Problem description:
Decide whether each statement agrees with the article on participatory democracy, answering yes or no and quoting the article's deciding words: (a) the citizens constitutional conferences before the Charlottetown Accord could make decisions; (b) the New Democratic Party governed Ontario from 1990 to 1995; (c) Ontario holds half of Canada's population.

Passage shown:
============================================================

Political alternatives 2 : Participative democracy by Judy Rebick, posted by Maarten Van Hove Wednesday April 30, 2003 at 11:26 AM |
Maarten.Van.Hove@pandora.be |
With Belgian elections coming up, I felt that there is a serious lack of political vision and democratic alternatives. I have dug out three articles by political thinkers I met in Porto Alegre this year - whose speeches I lost by losing my notebook in a Brazilian bus. Hopefully this article will add some fresh air into political discussion. SECOND ARTICLE: Participative democracy by Canadians Judy Rebick and Thomas Ponniah
The New Politics Initiative: Towards a Living Democracy
By Thomas Ponniah
& Judy Rebick
What is participatory democracy? It is government that involves citizens at every level of decision-making. The form of participatory democracy we know best in Canada involves consulting citizens about policy. While experiences like the citizens constitutional conferences before the Charlottetown Accord are an important contribution to expanding our notions of democracy, the problem with them is that they have no power to make decisions. They are strictly consultative. Real participatory democracy, like the budget process in Porto Alegre, Brazil, actually involves citizens in decision-making. Other kinds of participatory democracy include citizens’ participation in the administration of government, as in the case of citizens’ committees choosing members of boards or agencies or citizen cooperatives running public services or citizen groups solving community challenges via local initiative projects that are publicly funded. For the New Politics Initiative (NPI), participatory democracy would combine with representative democracy to form a new kind of politics. Participatory democracy is government by the people and there are many examples of its emergence today.
Why Participatory Democracy?
On a global economic level it has become clear that top-down planning is not the best process to solving the world’s problems. Over the last twenty-five years, the World Bank and the International Monetary Fund’s (IMF) economists, scientists and academics have attempted to impose their economic, technological and cultural “expertise” onto the rest of the world with disastrous and violent results. The countries of the Global South are less economically productive, poorer and more heavily burdened by debt than they were before they took the IMF and World Bank’s advice.
The Left has also come to realize that the most progressive legislation can be quickly wiped out by the election of a conservative government. This is precisely what happened in Canada’s biggest province from 1995 to the present. From 1990 to 1995, a social democratic government, the New Democratic Party (NDP) ruled Ontario, home of one third of the Canadian population. Despite its shortcomings, the party implemented many progressive policies and laws including, employment equity, stronger labour laws, expanded pay equity, and improved environmental protection. With the election of the Harris led Conservatives, citizens of Ontario have watched the new government eliminate every piece of progressive legislation that had been implemented over previous years.

============================================================

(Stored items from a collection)
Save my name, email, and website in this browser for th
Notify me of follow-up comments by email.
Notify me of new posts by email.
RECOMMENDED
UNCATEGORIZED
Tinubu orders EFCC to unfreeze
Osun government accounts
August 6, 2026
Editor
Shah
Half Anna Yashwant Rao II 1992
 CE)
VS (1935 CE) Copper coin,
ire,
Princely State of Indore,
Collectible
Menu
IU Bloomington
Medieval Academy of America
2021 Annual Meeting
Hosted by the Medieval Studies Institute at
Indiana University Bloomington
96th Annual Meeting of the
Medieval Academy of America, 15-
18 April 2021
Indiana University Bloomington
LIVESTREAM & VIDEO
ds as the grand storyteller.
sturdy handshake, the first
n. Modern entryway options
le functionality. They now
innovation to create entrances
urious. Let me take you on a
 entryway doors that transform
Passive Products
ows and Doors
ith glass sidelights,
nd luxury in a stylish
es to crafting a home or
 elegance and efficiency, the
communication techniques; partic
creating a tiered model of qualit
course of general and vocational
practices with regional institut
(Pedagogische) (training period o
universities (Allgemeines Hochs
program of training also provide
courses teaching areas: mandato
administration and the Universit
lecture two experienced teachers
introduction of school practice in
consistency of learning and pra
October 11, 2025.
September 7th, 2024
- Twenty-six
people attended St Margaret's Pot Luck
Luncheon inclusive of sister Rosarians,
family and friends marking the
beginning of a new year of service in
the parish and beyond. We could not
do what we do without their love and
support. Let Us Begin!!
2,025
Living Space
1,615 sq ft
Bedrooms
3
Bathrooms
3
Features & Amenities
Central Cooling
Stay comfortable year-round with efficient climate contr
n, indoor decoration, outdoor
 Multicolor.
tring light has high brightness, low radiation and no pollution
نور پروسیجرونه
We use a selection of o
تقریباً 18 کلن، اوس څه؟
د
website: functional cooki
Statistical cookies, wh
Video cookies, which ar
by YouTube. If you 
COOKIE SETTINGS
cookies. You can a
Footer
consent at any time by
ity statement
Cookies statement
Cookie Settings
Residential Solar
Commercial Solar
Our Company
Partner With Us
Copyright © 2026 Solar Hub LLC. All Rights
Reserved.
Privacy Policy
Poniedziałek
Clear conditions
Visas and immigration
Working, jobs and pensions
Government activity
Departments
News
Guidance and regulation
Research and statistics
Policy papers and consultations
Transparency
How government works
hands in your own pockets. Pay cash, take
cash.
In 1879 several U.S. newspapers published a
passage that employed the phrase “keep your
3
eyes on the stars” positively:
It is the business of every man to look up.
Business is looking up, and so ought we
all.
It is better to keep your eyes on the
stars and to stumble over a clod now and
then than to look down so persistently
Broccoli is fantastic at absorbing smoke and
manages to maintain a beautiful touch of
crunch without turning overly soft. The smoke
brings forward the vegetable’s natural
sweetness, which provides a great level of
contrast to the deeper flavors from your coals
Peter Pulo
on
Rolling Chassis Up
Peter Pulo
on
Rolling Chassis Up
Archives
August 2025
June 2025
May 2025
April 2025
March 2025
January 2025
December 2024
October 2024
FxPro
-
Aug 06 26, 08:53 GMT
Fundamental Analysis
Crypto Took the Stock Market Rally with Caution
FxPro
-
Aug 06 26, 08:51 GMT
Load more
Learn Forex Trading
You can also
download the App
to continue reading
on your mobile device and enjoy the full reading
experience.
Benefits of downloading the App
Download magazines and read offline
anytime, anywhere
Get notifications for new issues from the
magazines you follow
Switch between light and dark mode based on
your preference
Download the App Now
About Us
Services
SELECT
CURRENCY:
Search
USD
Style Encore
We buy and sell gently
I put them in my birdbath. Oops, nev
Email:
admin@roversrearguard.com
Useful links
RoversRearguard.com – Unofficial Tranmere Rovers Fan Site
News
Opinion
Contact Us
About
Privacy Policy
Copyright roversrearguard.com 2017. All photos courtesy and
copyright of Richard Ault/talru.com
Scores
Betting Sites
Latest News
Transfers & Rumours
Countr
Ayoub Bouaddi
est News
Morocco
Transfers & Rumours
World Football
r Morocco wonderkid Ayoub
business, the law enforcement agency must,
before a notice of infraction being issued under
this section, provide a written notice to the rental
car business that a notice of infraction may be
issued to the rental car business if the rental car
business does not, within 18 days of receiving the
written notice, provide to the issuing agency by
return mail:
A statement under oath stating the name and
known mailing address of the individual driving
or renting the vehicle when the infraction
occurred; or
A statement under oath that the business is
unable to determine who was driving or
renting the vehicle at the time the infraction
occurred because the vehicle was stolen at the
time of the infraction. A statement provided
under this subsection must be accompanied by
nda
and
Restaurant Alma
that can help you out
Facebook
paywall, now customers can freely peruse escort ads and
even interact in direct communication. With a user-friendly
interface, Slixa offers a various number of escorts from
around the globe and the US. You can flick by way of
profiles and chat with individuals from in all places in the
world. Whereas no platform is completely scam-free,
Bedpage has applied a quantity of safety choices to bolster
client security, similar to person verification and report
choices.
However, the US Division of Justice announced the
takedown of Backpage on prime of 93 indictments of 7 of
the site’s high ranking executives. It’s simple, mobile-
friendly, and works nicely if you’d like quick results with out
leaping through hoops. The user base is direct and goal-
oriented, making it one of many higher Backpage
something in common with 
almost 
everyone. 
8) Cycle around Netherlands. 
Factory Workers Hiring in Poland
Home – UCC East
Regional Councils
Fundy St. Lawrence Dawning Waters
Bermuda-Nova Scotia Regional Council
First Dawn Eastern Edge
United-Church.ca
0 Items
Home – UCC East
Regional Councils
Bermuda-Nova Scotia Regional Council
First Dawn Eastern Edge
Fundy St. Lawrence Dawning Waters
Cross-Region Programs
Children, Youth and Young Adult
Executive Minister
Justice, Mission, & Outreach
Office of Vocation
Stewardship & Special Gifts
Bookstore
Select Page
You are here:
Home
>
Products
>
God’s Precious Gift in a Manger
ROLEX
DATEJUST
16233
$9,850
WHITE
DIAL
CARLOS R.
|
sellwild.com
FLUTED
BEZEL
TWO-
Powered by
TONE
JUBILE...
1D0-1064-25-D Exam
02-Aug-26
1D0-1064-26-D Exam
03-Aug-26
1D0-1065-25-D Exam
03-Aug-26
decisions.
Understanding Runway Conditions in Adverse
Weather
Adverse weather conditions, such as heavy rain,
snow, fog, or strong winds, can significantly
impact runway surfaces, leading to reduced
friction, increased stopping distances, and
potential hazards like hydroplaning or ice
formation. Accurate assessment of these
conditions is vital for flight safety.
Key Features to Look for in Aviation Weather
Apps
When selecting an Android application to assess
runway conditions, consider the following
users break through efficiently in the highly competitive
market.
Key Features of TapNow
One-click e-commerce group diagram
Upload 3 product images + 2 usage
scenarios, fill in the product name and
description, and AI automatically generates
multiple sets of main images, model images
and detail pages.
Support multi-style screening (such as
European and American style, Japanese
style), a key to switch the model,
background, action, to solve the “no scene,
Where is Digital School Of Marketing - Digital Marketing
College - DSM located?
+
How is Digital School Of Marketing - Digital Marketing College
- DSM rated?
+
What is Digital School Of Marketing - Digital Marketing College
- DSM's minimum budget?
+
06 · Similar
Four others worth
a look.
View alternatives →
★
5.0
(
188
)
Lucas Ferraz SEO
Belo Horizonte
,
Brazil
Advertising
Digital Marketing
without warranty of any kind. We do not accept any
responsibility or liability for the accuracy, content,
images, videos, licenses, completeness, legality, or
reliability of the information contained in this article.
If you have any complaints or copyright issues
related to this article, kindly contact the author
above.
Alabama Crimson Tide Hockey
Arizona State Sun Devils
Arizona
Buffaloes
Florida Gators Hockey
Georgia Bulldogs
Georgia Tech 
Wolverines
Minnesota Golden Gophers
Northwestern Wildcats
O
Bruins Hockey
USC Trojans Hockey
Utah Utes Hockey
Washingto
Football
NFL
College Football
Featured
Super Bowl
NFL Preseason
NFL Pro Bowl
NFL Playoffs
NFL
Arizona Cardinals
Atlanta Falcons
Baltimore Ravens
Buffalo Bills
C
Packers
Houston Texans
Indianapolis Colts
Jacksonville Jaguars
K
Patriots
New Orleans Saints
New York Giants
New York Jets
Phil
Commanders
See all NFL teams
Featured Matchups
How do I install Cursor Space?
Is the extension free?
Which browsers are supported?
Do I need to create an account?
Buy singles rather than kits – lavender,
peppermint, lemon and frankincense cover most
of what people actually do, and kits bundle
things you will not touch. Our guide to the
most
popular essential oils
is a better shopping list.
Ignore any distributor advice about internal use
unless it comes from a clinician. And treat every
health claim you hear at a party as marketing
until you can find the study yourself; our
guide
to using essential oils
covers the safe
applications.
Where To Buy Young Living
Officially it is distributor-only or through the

============================================================

Solution to this task:
(a) No: "the problem with them is that they have no power to make decisions."
(b) Yes: "From 1990 to 1995, a social democratic government, the New Democratic Party (NDP) ruled Ontario"
(c) No: "home of one third of the Canadian population."